Gordon Brown has today announced, in the context of recent security alerts, a review of the vetting procedure for NHS staff from overseas.
I will therefore tell you a cautionary tale.
However I will preface my story by saying that for the past 50 years the NHS has be sustained by doctors trained overseas. These doctors have in many cases filled posts in unfashionable parts of the country, or in less popular specialties; they have been disproportionately represented for example in inner-city general practice, in psychiatry an in geriatric medicine. Many of my colleagues in Bedford trained overseas; they are excellent committed doctors and many are personal friends, and they are as horrified as everyone else by recent events.
Until a few years ago, most overseas doctors came to the UK from a very small number of countries, and within those countries they came from a very small number of medical schools.
At Bedford, one department had a regular flow of juniors from one medical school in India; we knew exactly what training they had had there, and they were without exception just the sort of doctors, and just the sort of people, that we needed.

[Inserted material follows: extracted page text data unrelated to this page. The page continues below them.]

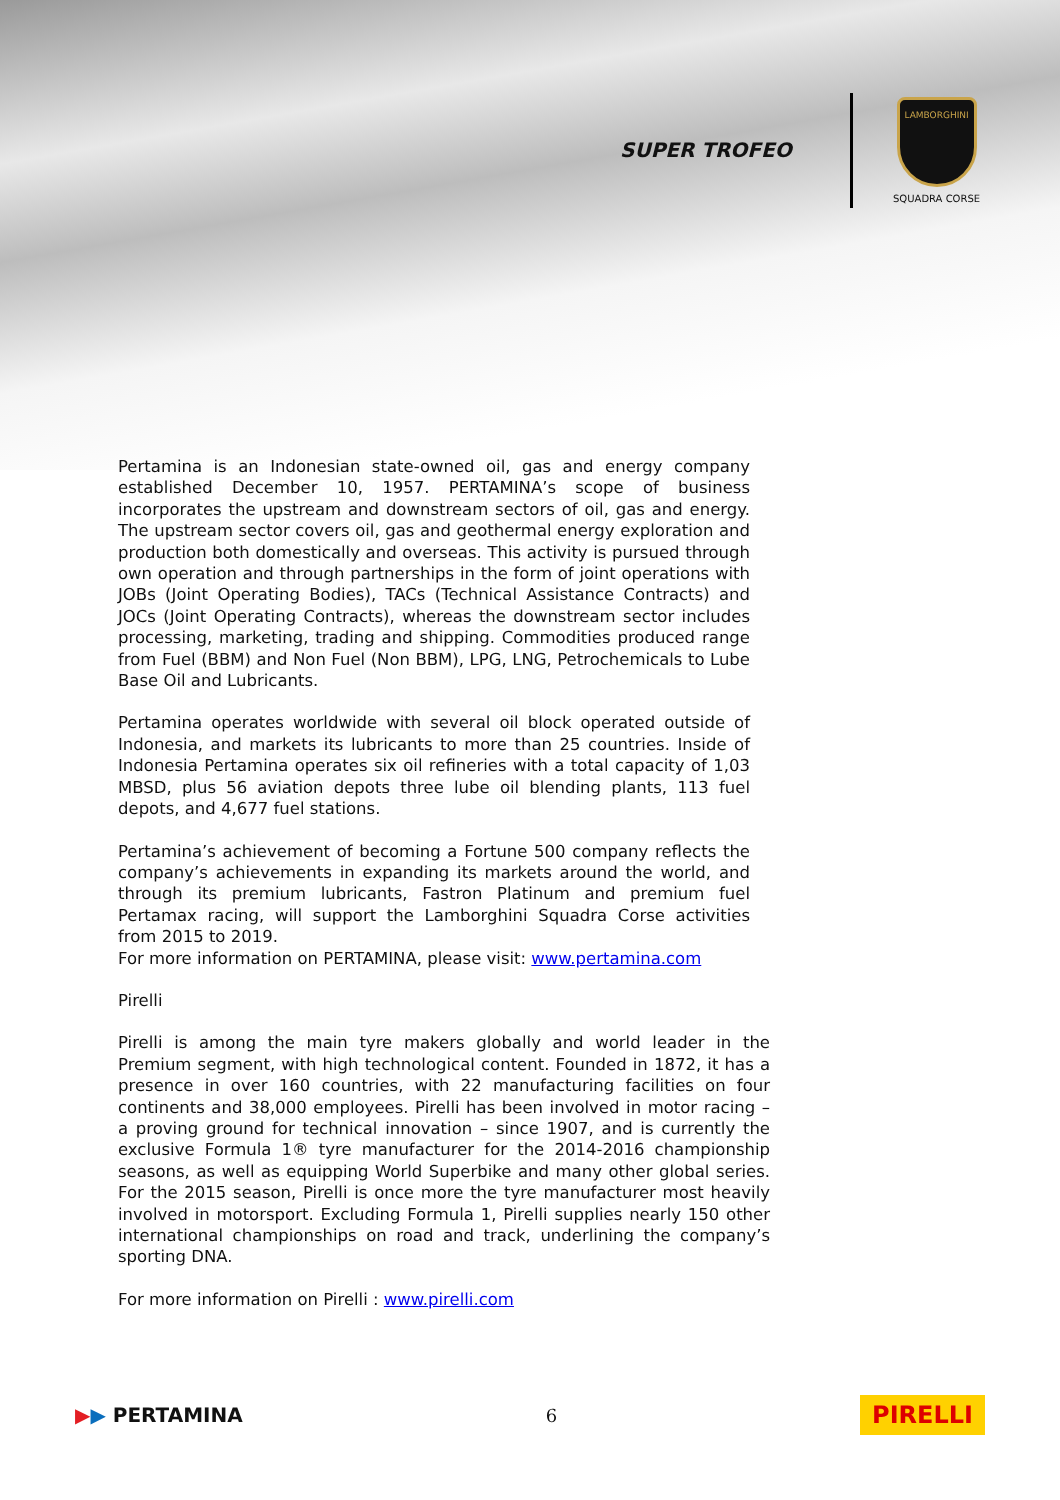SUPER TROFEO
LAMBORGHINI
SQUADRA CORSE
Pertamina is an Indonesian state-owned oil, gas and energy company established December 10, 1957. PERTAMINA’s scope of business incorporates the upstream and downstream sectors of oil, gas and energy. The upstream sector covers oil, gas and geothermal energy exploration and production both domestically and overseas. This activity is pursued through own operation and through partnerships in the form of joint operations with JOBs (Joint Operating Bodies), TACs (Technical Assistance Contracts) and JOCs (Joint Operating Contracts), whereas the downstream sector includes processing, marketing, trading and shipping. Commodities produced range from Fuel (BBM) and Non Fuel (Non BBM), LPG, LNG, Petrochemicals to Lube Base Oil and Lubricants.
Pertamina operates worldwide with several oil block operated outside of Indonesia, and markets its lubricants to more than 25 countries. Inside of Indonesia Pertamina operates six oil refineries with a total capacity of 1,03 MBSD, plus 56 aviation depots three lube oil blending plants, 113 fuel depots, and 4,677 fuel stations.
Pertamina’s achievement of becoming a Fortune 500 company reflects the company’s achievements in expanding its markets around the world, and through its premium lubricants, Fastron Platinum and premium fuel Pertamax racing, will support the Lamborghini Squadra Corse activities from 2015 to 2019.
For more information on PERTAMINA, please visit: www.pertamina.com
Pirelli
Pirelli is among the main tyre makers globally and world leader in the Premium segment, with high technological content. Founded in 1872, it has a presence in over 160 countries, with 22 manufacturing facilities on four continents and 38,000 employees. Pirelli has been involved in motor racing – a proving ground for technical innovation – since 1907, and is currently the exclusive Formula 1® tyre manufacturer for the 2014-2016 championship seasons, as well as equipping World Superbike and many other global series. For the 2015 season, Pirelli is once more the tyre manufacturer most heavily involved in motorsport. Excluding Formula 1, Pirelli supplies nearly 150 other international championships on road and track, underlining the company’s sporting DNA.
For more information on Pirelli : www.pirelli.com
▶▶ PERTAMINA 6
PIRELLI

In the past five years or so, the geographical spread of medical graduates has expanded remarkably; anyone who has had to look through CVs presented by intending candidates for junior medical posts will need an atlas to identify where they are coming from, and it has been almost impossible to evaluate what their medical experience equated to.
When this trend first became apparent to me I telephoned the General Medical Council, the body which by statute regulates whether foreign medical graduates can get on to the Medical Register, and thereby practice medicine in the UK, to ask for clarification.
"Suppose", I asked, presenting an entirely hypothetical scenario "someone came to them from, say Outer Mongolia, and presented himself as a graduate of the Ulan Bator Medical College - if there is such a place- and provided certificates showing that he had passed his exams with a first class degree, that he had won the gold medal for neurology, and first prize in orthopoedics, how would they actually know that the certificates were genuine rather than something that he had created on his home computer?"
"Did they" I asked, naively" keep a selection of genuine certificates to compare?"
The answer I was given, was that they did not.
The regulatory authorities for nursing in the UK have in the past unmasked a number of individuals who have claimed overseas nursing qualifications which have turned out to be entirely bogus. Yet remarkably, the GMC, the guardians of medical standards in the UK, appear to have to have a system of regulation that is as watertight as a sieve.